Most Labour MPs are looking to this autumn’s trigger ballots with a degree of trepidation, but they have already won a small victory. On Tuesday, the party’s ruling National Executive Committee met to thrash out the timetable for the reselection process that is already looming large in the minds of the PLP — and crucially, the question that will be put to the grassroots members who will decide whether to subject them to a full selection contest.

Jeremy Corbyn’s office preferred a simple yes or no question, and advised the NEC to give it their imprimatur. Drafted by Thomas Gardiner, Labour’s head of governance and legal, it merely asked members whether they wanted a full selection process.

That wording would have framed the question in terms that many MPs fear. They say that factional opponents who wish to see them deselected seldom argue explicitly for their replacement as the Labour candidate, but instead argue for a full selection in the interests of democracy. Momentum have made a similar case for open selections nationally. 

As far as some MPs are concerned, it is a difficult, if not impossible, proposition to argue against. Added to their existing anxieties about the new lower threshold required to trigger an open selection — a third of local party branches or affiliates rather than half of both — the worry was that a question along those lines would inexorably lead to dozens of full contests.

Unsurprisingly, the PLP’s representatives on the NEC, as well as Tom Watson, objected to Team Corbyn’s preferred ballot paper. “As was, the wording meant the question was weighted against us,” one complained. Another source familiar with their discussions complained was “both leading and confusing”. 

That second word cropped up repeatedly. Aside from their political self-interest, MPs are also unconvinced about how ballots that asked for a yes or no to a full selection would work in practice. “They’ve just been using that wording in the Metro Mayor trigger ballots,” says one NEC member, “and there has been terrible confusion among some members. If you want to keep Andy Burnham as mayor, then members who support him have to vote No.” Multiplying that confusion by 250, they argued, could well have made for an administrative nightmare.

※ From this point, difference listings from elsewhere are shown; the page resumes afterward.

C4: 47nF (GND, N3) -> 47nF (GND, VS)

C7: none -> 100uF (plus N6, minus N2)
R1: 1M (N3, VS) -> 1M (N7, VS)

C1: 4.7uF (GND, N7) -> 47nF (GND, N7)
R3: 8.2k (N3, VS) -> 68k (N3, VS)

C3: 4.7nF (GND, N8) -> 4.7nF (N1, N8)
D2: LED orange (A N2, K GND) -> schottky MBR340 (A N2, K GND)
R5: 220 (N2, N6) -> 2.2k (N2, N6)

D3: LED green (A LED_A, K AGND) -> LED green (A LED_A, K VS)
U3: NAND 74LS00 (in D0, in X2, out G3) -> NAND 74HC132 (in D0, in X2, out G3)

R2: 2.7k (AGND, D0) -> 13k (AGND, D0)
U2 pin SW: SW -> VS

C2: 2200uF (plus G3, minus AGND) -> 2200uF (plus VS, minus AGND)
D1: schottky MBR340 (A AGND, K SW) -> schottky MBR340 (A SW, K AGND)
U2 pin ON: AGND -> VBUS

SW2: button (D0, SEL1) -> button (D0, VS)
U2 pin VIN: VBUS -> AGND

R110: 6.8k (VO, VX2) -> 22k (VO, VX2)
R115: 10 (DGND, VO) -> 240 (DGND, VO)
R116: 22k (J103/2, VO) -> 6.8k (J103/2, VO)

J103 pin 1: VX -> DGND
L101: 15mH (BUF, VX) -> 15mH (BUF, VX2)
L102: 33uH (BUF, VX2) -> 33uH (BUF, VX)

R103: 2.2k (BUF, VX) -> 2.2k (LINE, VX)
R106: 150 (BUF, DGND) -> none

So rather than accept the proposed question, the PLP’s NEC members — led by Shabana Mahmood, the MP for Birmingham Ladywood — sought to amend it. Their real preference was for the wording used the last time MPs faced trigger ballots in 2013. That yes or no question asked members whether they wanted to re-select their sitting MP. As one NEC source admits, that was also arguably a question drafted to lead members to an answer in the affirmative (“but in that era,” they reflect, “the energy-sapping threat of mass reselection battles was considered a bad thing”). And in any case, there was no chance of it being used again.

Instead, Mahmood and her fellow MPs argued for a choice between two options: do you want a full selection to choose your member of Parliament, or do you wish to re-select your sitting MP without moving to a full selection? With the support of the trade unions, that proposition eventually won a majority at the NEC and will be put before members in September. “The wording we ultimately decided is fair, and gives us a level playing field,” one member said. Those MPs who fear the trigger process hope that the new question will give them an additional degree of protection — and that their early victory reflects a lesser appetite for a wave of full selections than many had anticipated.